By posing your question, you are automatically assuming a context of subjectivity. In a context of objectivity the concepts of good or bad are meaningless. If the world, including us, is just an object, then the ideas of good or bad mean nothing. They have a meaning to us because we perceive good and bad not just as mechanisms, but as experiences connected to our experience of the self, of feeling “I”, feeling the uniqueness of each of us in our experience of our subjectivity.
If you smash a computer, we instinctively feel that nobody has suffered inside that computer, in the sense that a computer doesn’t have a self able to experience suffering; there isn’t, inside a computer, somebody who suffers if you smash it. Even if you program a computer with AI and introduce in it mechanisms that make it react and behave like a being able to express emotions and suffering, still we perceive that what is there is just a lot of mechanisms, so that, if you smash it, even if it is able to show a suffering face and even cry with tears, we still think, instinctively, that actually nobody is suffering in that computer.
According to a strictly mechanist and objectivist mentality, this can be applied to all living beings as well, because we know that we are just a product of atoms and molecules organized as DNA, cells, neurons and so on. According to this strict concept, we could say, as a consequence, that if you torture an animal, a plant or a human being, actually nobody is suffering, because in this perspective we are just machines as well.
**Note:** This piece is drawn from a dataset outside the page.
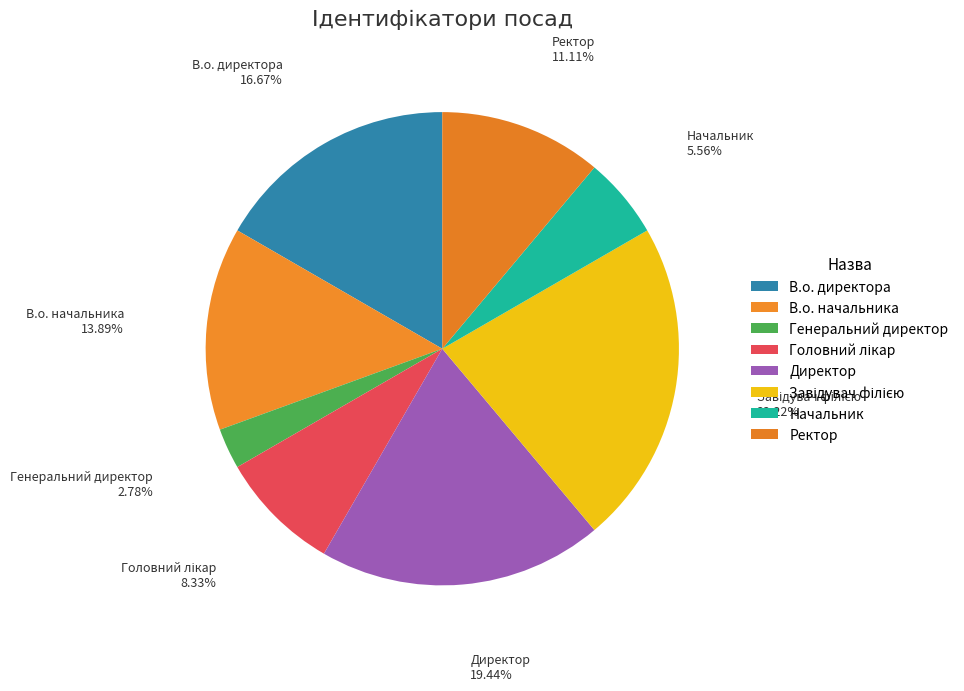

To the nearest percent, what is the combined percentage of Завідувач філією and Директор?

42%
What makes us speak of suffering, good, bad, evil, and so on, is not only an instinct of empathy that nature has put inside us, but especially our feeling each of us as a self with an instinctive self-consciousness that we perceive as something beyond what can be expressed by words.
In short, our existence is made of subjectivity (which now I am meaning as the inexpressible self-consciousness that each of us can experience), and objectivity.
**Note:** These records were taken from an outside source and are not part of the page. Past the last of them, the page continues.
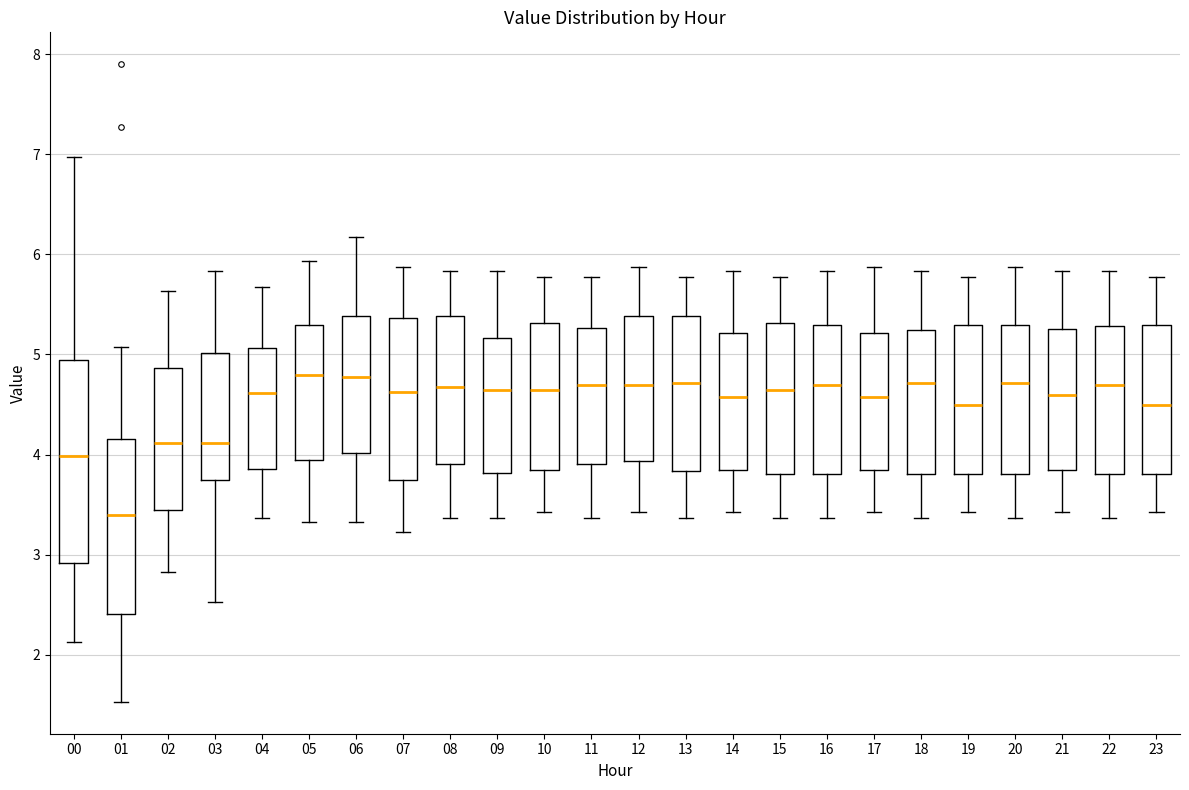

Reading left to right, transcribe this box plot: for each box, give where its median line is, the range the box spans, and where its two whiskers end, as read against the y-axis. The values are not printed on the chart, so give them approximately, as read against the axis.

00: median 4.0, box 2.9 to 4.9, whiskers 2.1 to 7.0
01: median 3.4, box 2.4 to 4.2, whiskers 1.5 to 5.1
02: median 4.1, box 3.4 to 4.9, whiskers 2.8 to 5.6
03: median 4.1, box 3.7 to 5.0, whiskers 2.5 to 5.8
04: median 4.6, box 3.9 to 5.1, whiskers 3.4 to 5.7
05: median 4.8, box 3.9 to 5.3, whiskers 3.3 to 5.9
06: median 4.8, box 4.0 to 5.4, whiskers 3.3 to 6.2
07: median 4.6, box 3.7 to 5.4, whiskers 3.2 to 5.9
08: median 4.7, box 3.9 to 5.4, whiskers 3.4 to 5.8
09: median 4.7, box 3.8 to 5.2, whiskers 3.4 to 5.8
10: median 4.7, box 3.8 to 5.3, whiskers 3.4 to 5.8
11: median 4.7, box 3.9 to 5.3, whiskers 3.4 to 5.8
12: median 4.7, box 3.9 to 5.4, whiskers 3.4 to 5.9
13: median 4.7, box 3.8 to 5.4, whiskers 3.4 to 5.8
14: median 4.6, box 3.8 to 5.2, whiskers 3.4 to 5.8
15: median 4.7, box 3.8 to 5.3, whiskers 3.4 to 5.8
16: median 4.7, box 3.8 to 5.3, whiskers 3.4 to 5.8
17: median 4.6, box 3.8 to 5.2, whiskers 3.4 to 5.9
18: median 4.7, box 3.8 to 5.2, whiskers 3.4 to 5.8
19: median 4.5, box 3.8 to 5.3, whiskers 3.4 to 5.8
20: median 4.7, box 3.8 to 5.3, whiskers 3.4 to 5.9
21: median 4.6, box 3.8 to 5.3, whiskers 3.4 to 5.8
22: median 4.7, box 3.8 to 5.3, whiskers 3.4 to 5.8
23: median 4.5, box 3.8 to 5.3, whiskers 3.4 to 5.8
In this context, authentic desire for well being, happiness, not suffering, comes from subjectivity. A machine can imitate this, but we instinctively perceive that it is not an authentic desire, it is just an imitation.
One essential thing of objectivity is that we perceive it as irresistible, not allowing us freedom to escape. For example, we perceive death as objective, because we experience that we cannot escape it. Death turns us into objects.
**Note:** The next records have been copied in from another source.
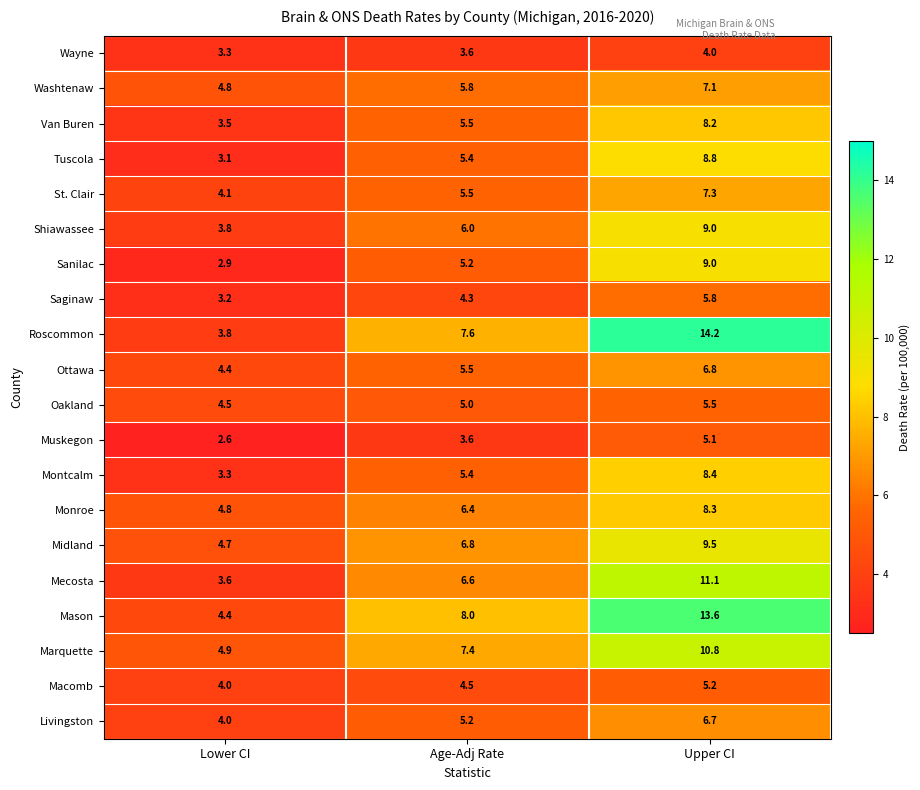

The value of Ottawa at Lower CI is 7.4. True or false?

False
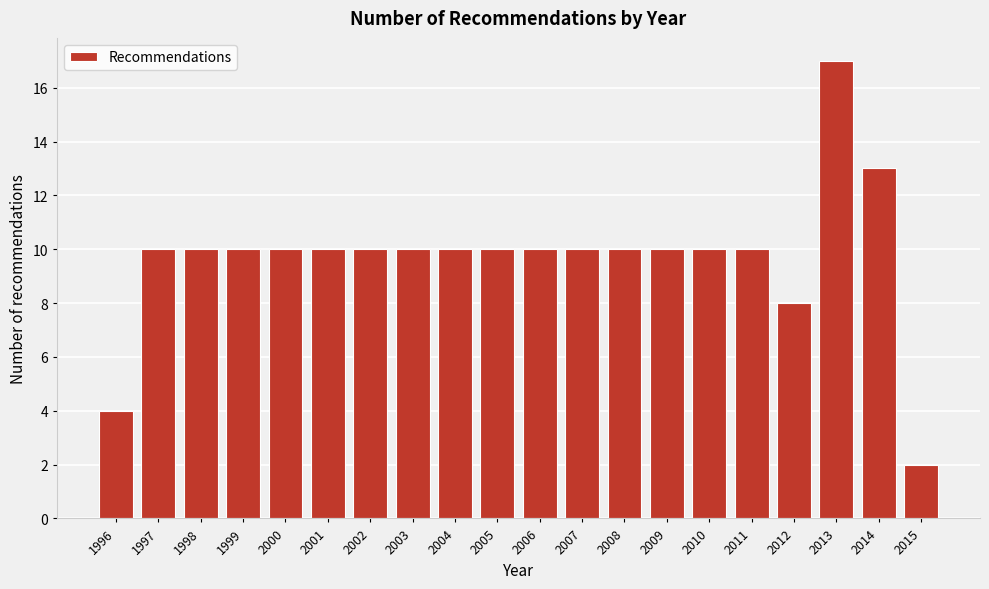

Reading left to right, what are all the values shown in this chart?

1996=4	1997=10	1998=10	1999=10	2000=10	2001=10	2002=10	2003=10	2004=10	2005=10	2006=10	2007=10	2008=10	2009=10	2010=10	2011=10	2012=8	2013=17	2014=13	2015=2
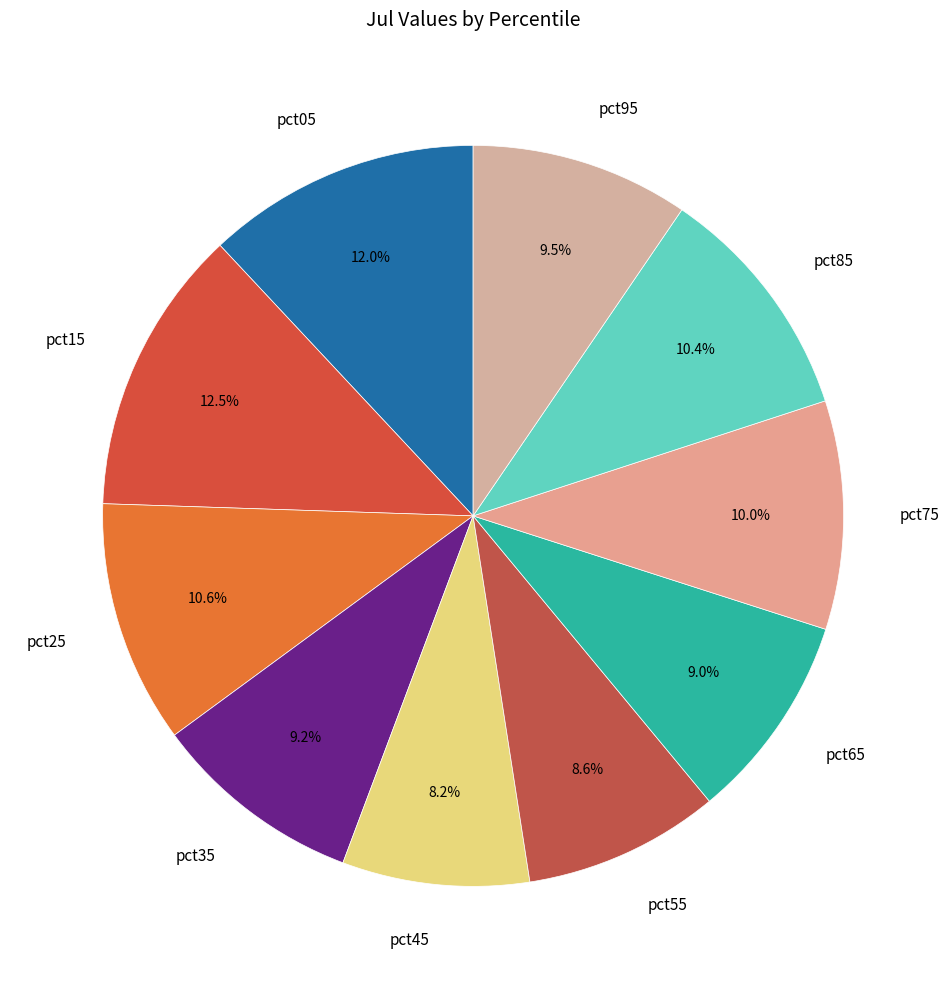

How many segments does this pie chart have?

10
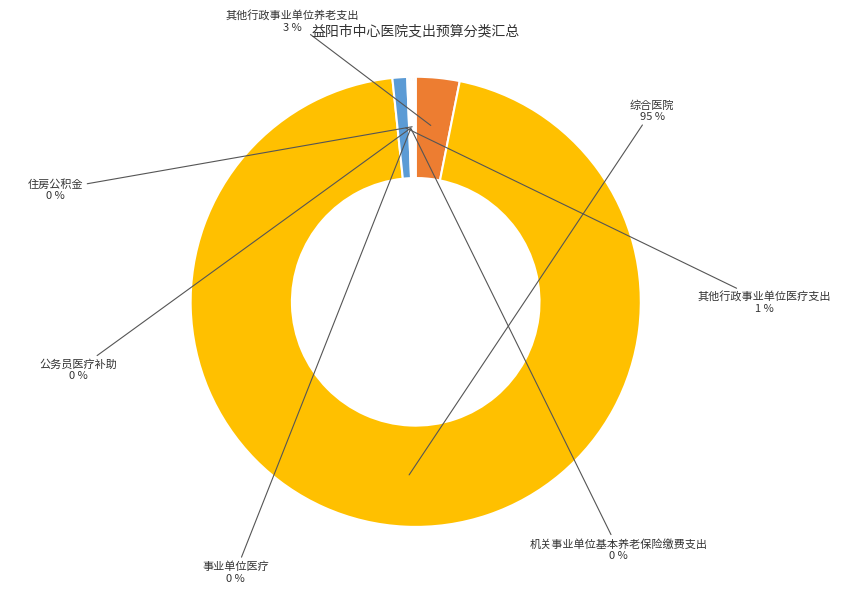

Which slice represents more than half of the pie?

综合医院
As a consequence of all of that, in my personal philosophy I think that the world, which in this perspective I consider a synonym of objectivity, is bad, is evil. On the contrary, subjectivity is a synonym of good, of freedom.
We can perceive other subjects as evil, as Sartre said, Hell is other people. This happens, in my personal philosophy, because each subjectivity is immersed in an objectivity, similarly to the concept of a soul in a body. What makes me perceive another person as hell is the fact that the other person is not just a self, a subjectivity, but also a body, an objectivity. I can be the same for the other person.
According to this scheme, the starting point to favour good in this world is to cultivate our contact with our self, our subjectivity, and try to build some good dialogue with objectivity, although objectivity is not very inclined to dialogue, nor fairness, nor reliability. For example, you cannot build a dialog with a stone that is falling on you: you must move, and this way that stone has been able to turn you into an object, that had just to move away. Fortunately, objectivity is not made just of stones falling on our head, so we have some hope that we can try some dialogue with evil, which, in this philosophy of mine, is a synonym of objectivity and of world.
Good and Bad are human values or judgements that we project onto the events of the world. The universe itself (reality itself) is a process that results in events which we judge to be good or bad in terms of how those events affect our lives. One might better ask is the universe aesthetic, or is the universe creative, or is the universe experiential but good or bad I think is not a term that applies to the universe at large at least as any kind of objective moral or value judgement.